Bugün Türkiye ne esnafı, ne çiftçisi, ne gençleri ne kadınları hiçbir sektörün ve hiçbir kesimin meselelerini demokratik kanallara beraberinde hukuki kanallara aktaramaz haldedir. Bunu aktardığı takdirde Türkiye bütün meselelerini demokrasi içerisinde çözer ama bugün bu sistemden bu kutuplaşma ikliminden iktidar kadar muhalefette nemalanmaktadır. Türkiye’nin büyüklüğünü, tarihini ve çoğulculuğunu bu günkü dayatılan yüzde 10 barajı ile beraber kendi hayat alanları olarak yüzde 10 barajından beslenen 12 Eylül rejiminin kalıcı kurumu haline gelmiş ve sistemdeki krizi daha da derinleştiren bu sürdürülemez halin sürdürülmek istendiğini görüyoruz.
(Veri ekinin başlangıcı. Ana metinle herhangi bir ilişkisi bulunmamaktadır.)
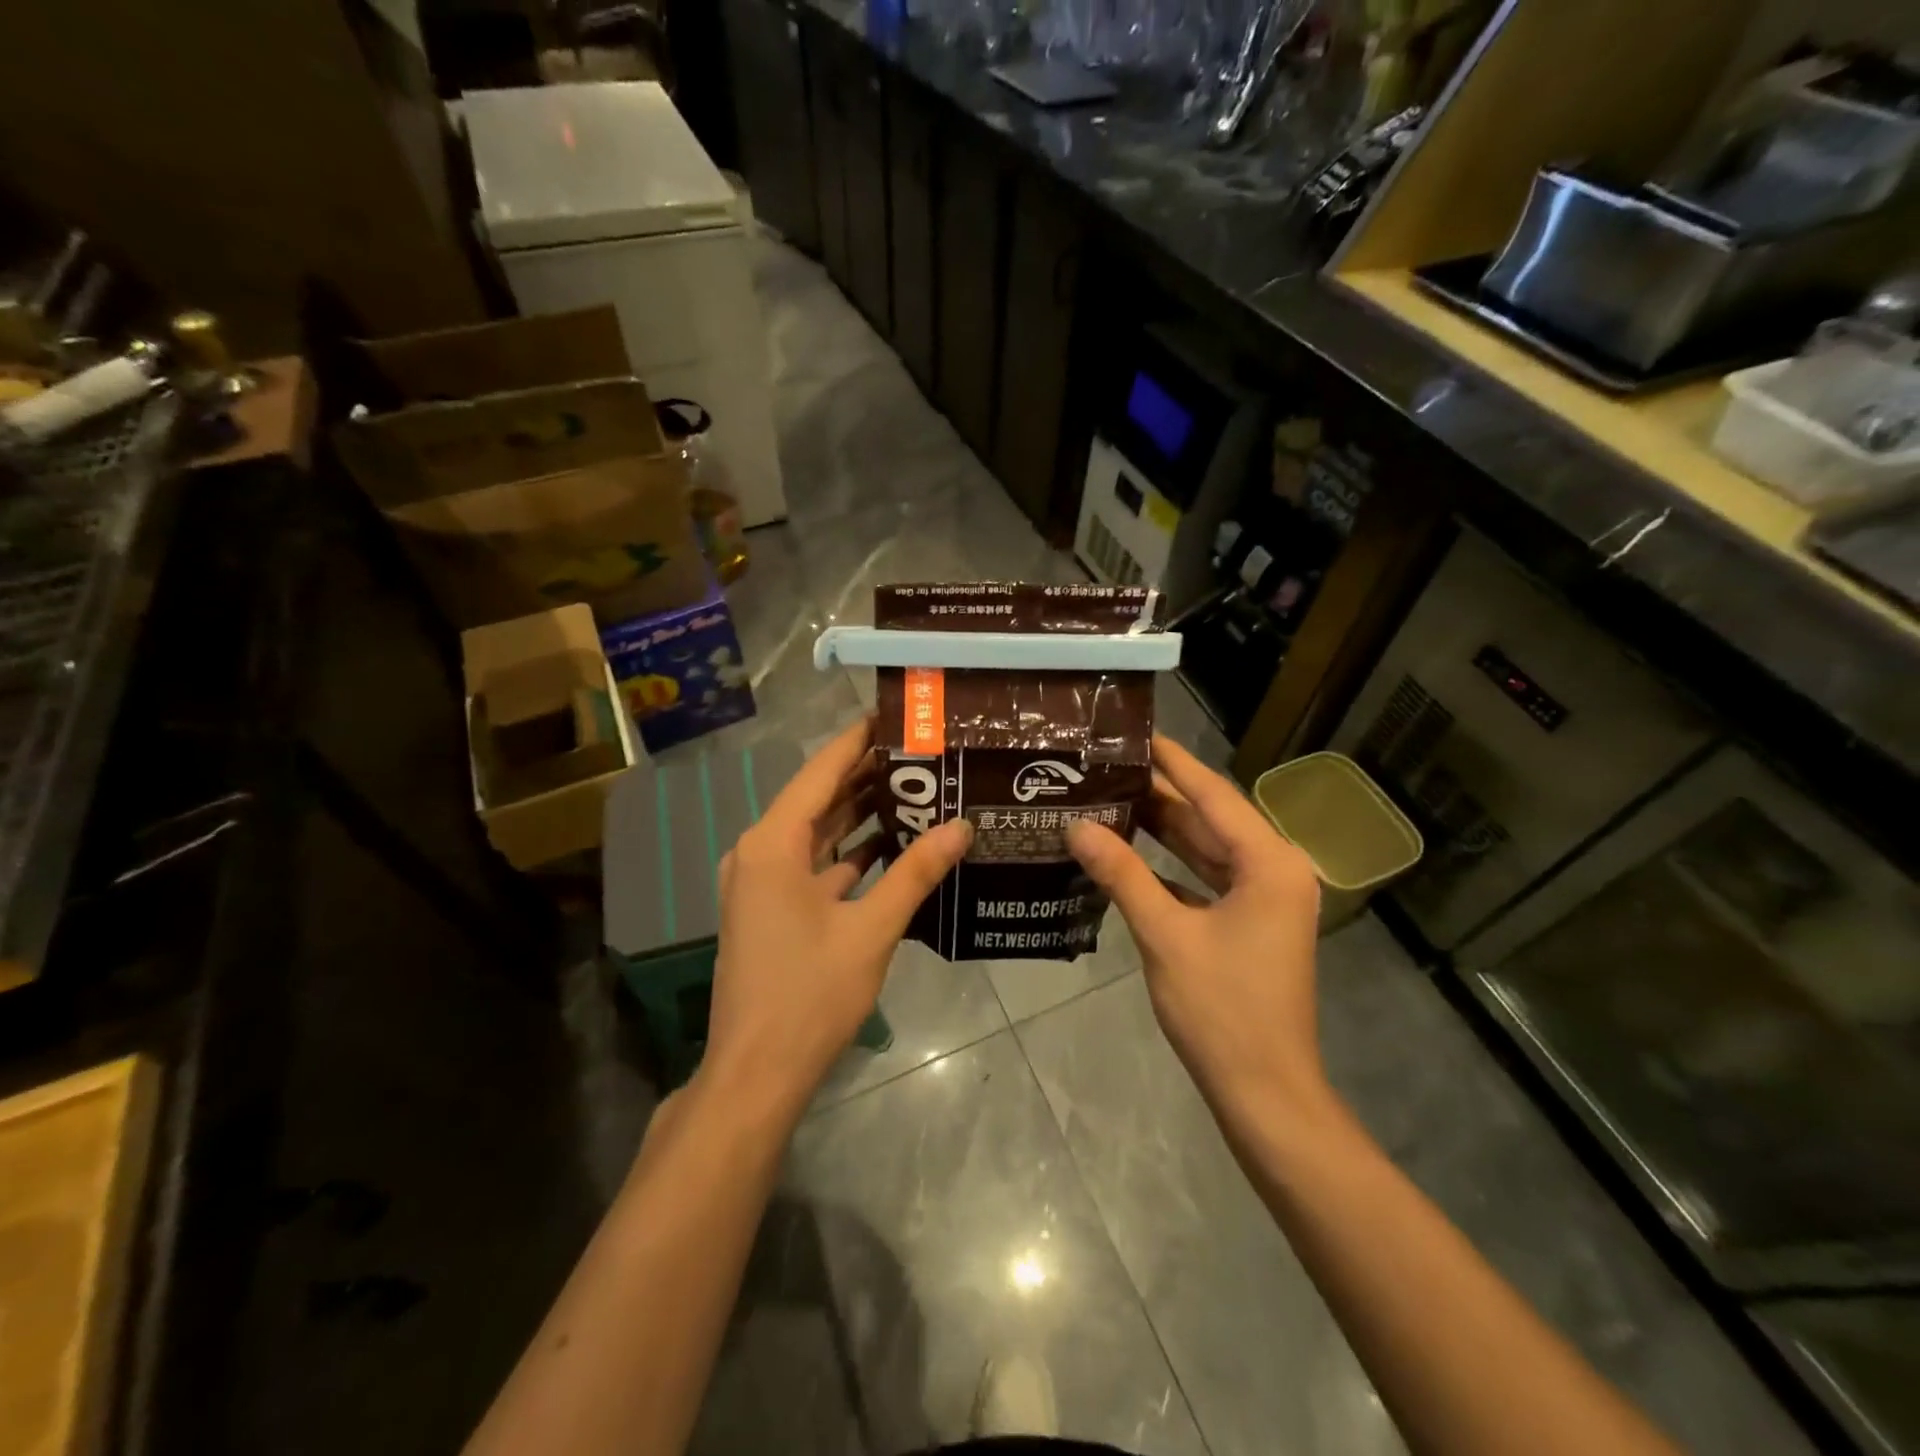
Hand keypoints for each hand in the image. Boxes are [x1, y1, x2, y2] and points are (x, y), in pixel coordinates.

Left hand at [701, 718, 971, 1118]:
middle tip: (919, 752)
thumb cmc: (810, 994)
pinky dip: (848, 852)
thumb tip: (961, 826)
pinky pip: (813, 864)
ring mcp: (761, 882)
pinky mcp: (771, 908)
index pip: (819, 772)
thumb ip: (916, 872)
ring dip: (859, 813)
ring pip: (816, 833)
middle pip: (817, 798)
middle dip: (865, 775)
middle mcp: (759, 852)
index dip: (856, 741)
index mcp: (772, 844)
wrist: (756, 1072)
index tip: (893, 715)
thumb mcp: (871, 929)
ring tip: (914, 787)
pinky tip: (891, 844)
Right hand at [1066, 735, 1328, 1119]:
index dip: (1173, 763)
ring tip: (1109, 797)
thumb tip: (1077, 827)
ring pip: (1206, 850)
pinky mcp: (1248, 923)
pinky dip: (1169, 867)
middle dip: (1160, 794)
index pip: (1214, 794)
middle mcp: (1274, 871)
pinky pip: (1205, 880)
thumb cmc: (1221, 1010)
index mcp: (1269, 863)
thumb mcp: (1165, 935)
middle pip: (1210, 819)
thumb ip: (1122, 874)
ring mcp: (1263, 899)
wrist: (1263, 1091)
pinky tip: (1126, 853)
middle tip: (1108, 766)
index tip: (1136, 734)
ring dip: (1162, 830)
Bütün bunların yanında Türkiye’nin iç ve dış konjonktürünü değerlendirdiğimizde Türkiye’nin iktidar eliyle kademe kademe kaosun çekim merkezine doğru özellikle orta doğudaki yanlış politikaları ile birlikte sürüklediklerini gördük.
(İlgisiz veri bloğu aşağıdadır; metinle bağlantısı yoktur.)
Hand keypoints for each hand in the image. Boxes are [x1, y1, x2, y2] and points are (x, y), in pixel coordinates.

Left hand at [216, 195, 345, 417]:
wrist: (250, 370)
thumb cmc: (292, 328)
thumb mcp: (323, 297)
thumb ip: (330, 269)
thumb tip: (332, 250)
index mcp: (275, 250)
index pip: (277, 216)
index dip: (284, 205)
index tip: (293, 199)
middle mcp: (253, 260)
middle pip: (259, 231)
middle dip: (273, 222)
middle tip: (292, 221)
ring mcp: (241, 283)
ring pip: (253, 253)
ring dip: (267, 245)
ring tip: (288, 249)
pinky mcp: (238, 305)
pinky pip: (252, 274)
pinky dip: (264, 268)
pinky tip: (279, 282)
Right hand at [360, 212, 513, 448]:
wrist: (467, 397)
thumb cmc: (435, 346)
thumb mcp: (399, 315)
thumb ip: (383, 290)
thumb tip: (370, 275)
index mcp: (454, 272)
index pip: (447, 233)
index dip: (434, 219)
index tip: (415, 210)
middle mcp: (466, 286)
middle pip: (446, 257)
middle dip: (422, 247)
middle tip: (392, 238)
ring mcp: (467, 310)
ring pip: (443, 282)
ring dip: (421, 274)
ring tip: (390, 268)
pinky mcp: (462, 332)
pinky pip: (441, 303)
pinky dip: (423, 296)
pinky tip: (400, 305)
Öte tarafta demokrasi ve onun tabi uzantısı olarak Türkiye’nin 1959 da Demokrat Parti iktidarı ile Menderes ve Zorlu ikilisinin attığı Avrupa Birliği güzergahındaki sürecinde zaten ötelendiğini, iktidarı kademe kademe kendi gücünü pekiştirdiği noktada kimseye ihtiyacımız yok diyerek bugün askeri vesayetin örselendi dedikleri noktada kendi güçlerini adeta milli egemenliğin bir kişinin egemenliğine indirgendiği başkanlık modeli ile beraber sınırsız yetki sıfır denetim mantığı içerisinde bir sisteme Türkiye’nin dayatıldığını görüyoruz. Yeni Türkiye lafları ile de gömlek değiştiriyoruz diyerek kendilerine geçmiş arayanların bu büyük ülkede geçmiş arama teşebbüsü içerisine girdiklerini görüyoruz ama bizim için ne eski Türkiye var ne yeni Türkiye var Türkiye tarihi yürüyüşü içerisinde Türkiye cumhuriyeti olarak vardır. Bu ülke 3 Kasım 2002 de kurulmamıştır bir büyük kadim geçmiş içerisinden süzülerek ve mücadele vererek gelmiştir. İnşallah büyük Türkiye olarak yeniden taşların yerine oturduğu, kendi iradesi ile kendi geleceğine yön veren, kendi insanlarının geleceğini kendi topraklarında gördüğü bir ülke haline gelecektir diye ümit ediyorum.”